The way tree branches grow out of the tree and each other is an example of the Fibonacci sequence.
The seeds of a flower—sunflowers are a good example—are often produced at the center and migrate outward.
The seed pods spiral upward in opposite directions. The number of steps the spirals take tend to match Fibonacci numbers.
Flower petals and leaves:
Petals unfold more and more as the Fibonacci sequence increases, and the leaves of a plant are arranged so that the maximum number can spiral around the stem before a new leaf grows directly above it, ensuring that each leaf receives the optimum amount of sunlight and catches as much rain as possible.
A DNA molecule measures 34 angstroms by 21 angstroms at each full cycle of the double helix spiral, and in the Fibonacci series 34 follows 21.
The power of water
The records of the Florentine government name Leonardo da Vinci a “Master of Water.” He was fascinated by water, which he famously described as “vetturale di natura”—the vehicle of nature. He believed that water was to the world what blood is to the human body, and indeed his descriptions of cities were anatomical, with water flowing through arteries. While obsessed with water, he also lived in fear of its destructive power, having witnessed disasters such as the Arno river breaking its banks on two occasions. To the end of his days he was haunted by visions of great deluges destroying the earth.

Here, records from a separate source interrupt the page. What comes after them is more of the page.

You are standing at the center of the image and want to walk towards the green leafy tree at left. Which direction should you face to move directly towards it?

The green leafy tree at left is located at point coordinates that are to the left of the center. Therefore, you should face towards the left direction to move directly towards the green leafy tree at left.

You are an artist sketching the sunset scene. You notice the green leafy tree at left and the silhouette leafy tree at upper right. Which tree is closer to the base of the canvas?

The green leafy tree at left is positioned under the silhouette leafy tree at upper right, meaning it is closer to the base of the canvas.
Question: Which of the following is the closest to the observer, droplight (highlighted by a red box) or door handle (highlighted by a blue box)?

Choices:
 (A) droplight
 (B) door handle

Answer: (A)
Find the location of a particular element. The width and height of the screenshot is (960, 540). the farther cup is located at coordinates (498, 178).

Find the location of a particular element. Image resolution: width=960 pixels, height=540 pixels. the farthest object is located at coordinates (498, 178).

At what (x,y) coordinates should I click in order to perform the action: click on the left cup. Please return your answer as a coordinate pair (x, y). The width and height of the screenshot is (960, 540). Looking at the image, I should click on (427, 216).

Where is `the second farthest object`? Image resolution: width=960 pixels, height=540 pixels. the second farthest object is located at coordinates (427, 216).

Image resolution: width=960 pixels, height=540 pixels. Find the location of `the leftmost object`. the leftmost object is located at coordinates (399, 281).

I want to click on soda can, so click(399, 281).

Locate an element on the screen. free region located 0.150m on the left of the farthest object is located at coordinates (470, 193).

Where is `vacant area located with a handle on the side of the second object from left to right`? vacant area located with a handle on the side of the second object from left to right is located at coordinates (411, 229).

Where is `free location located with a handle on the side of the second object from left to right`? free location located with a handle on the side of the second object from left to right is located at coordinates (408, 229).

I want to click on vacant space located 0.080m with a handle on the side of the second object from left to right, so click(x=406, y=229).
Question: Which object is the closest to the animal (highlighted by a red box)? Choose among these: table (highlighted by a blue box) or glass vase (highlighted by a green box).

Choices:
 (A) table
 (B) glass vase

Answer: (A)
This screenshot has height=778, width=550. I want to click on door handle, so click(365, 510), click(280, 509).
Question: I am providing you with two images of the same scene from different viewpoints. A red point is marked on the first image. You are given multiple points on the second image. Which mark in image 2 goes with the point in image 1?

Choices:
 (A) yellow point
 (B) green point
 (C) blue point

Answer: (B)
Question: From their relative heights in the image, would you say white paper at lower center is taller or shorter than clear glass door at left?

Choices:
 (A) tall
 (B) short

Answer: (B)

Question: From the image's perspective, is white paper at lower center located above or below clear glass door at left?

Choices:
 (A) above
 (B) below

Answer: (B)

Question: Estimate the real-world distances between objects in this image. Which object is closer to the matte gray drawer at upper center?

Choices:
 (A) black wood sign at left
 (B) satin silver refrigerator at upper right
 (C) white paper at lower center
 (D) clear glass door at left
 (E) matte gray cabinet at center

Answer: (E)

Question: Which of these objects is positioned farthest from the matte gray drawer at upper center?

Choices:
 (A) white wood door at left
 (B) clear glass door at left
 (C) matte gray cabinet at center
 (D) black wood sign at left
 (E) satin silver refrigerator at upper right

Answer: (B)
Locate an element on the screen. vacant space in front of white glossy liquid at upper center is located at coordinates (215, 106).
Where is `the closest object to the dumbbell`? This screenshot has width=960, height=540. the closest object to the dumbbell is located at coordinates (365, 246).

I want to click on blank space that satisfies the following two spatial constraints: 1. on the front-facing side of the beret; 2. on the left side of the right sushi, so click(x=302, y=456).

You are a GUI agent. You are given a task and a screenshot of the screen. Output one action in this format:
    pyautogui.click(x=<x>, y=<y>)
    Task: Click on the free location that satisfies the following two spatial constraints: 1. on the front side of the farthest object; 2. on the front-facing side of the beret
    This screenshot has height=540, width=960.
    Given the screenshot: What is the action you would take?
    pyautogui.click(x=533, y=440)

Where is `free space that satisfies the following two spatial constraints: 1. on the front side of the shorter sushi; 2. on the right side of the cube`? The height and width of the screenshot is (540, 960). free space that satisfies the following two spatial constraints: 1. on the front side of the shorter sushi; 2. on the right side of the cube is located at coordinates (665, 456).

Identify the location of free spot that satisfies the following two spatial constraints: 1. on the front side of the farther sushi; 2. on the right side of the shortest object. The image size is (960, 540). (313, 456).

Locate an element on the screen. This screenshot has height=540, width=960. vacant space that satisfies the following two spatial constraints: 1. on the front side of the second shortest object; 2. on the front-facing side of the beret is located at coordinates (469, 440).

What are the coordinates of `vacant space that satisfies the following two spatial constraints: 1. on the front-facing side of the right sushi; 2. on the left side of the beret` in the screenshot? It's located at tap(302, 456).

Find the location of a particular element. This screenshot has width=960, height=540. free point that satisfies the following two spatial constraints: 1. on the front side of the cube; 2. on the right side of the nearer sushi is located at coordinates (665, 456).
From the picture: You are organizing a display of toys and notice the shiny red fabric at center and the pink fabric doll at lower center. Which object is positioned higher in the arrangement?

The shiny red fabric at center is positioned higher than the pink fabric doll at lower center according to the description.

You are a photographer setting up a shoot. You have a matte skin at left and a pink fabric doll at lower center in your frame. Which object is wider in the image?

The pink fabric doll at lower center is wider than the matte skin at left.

Da Vinci observed the motion of water, the ebb and flow of tides, and was the first to advance the theory of erosion. He said: “Water gnaws at mountains and fills valleys. If it could, it would reduce the earth to a perfect sphere.” Perhaps as a consequence, da Vinci worked on the development of devices that could be used to control and divert water, also designing locks and canal systems. The relationship between water and energy also inspired Leonardo to develop ideas on the use of water to drive sawmills, forges, flour mills, factories, and silk-spinning works.
Master of every discipline
Clearly Leonardo da Vinci was a jack of all trades, yet one who mastered every discipline to which he turned his hand. It’s an impressive list: artist, anatomist, architect, paleontologist, botanist, scientist, writer, sculptor, philosopher, engineer, inventor, musician, poet, and more. He understood the power of nature to inspire, and was attuned to issues of sustainability. Indeed da Vinci was so far ahead of his time that he feared for the earth’s forests as humanity continued to search for fuel, devising a system that would harness the solar power of the sun using concave mirrors to heat water for Renaissance Florence. Da Vinci also accurately described the hydrological cycle of evaporation, condensation, and precipitation, and even today we can use this cycle to help us understand the science behind climate change.
According to Vienna-born physicist and systems theorist Fritjof Capra, although Leonardo da Vinci’s scientific discoveries have all been “re-discovered,” we cannot fail to marvel at his genius and how he made all of these discoveries so early. We can take inspiration from da Vinci in many ways, says Capra: “His systemic way of thinking, of interconnecting problems, and seeing how things are connected. His profound respect of nature and his desire to imitate nature and learn from Her, in biomimicry, in eco-design. His science always went together with ethics. Animals to him were, ontologically, completely equivalent to humans, at the same level. He was a vegetarian and had a very deep respect of life.” A thinker with boundless imagination and creativity, Leonardo da Vinci’s ideas continue to influence art and science to this day; so inventive was he that a great many of his groundbreaking inventions were not—and, technologically, could not have been—realized until hundreds of years after the death of one of history’s greatest pioneers.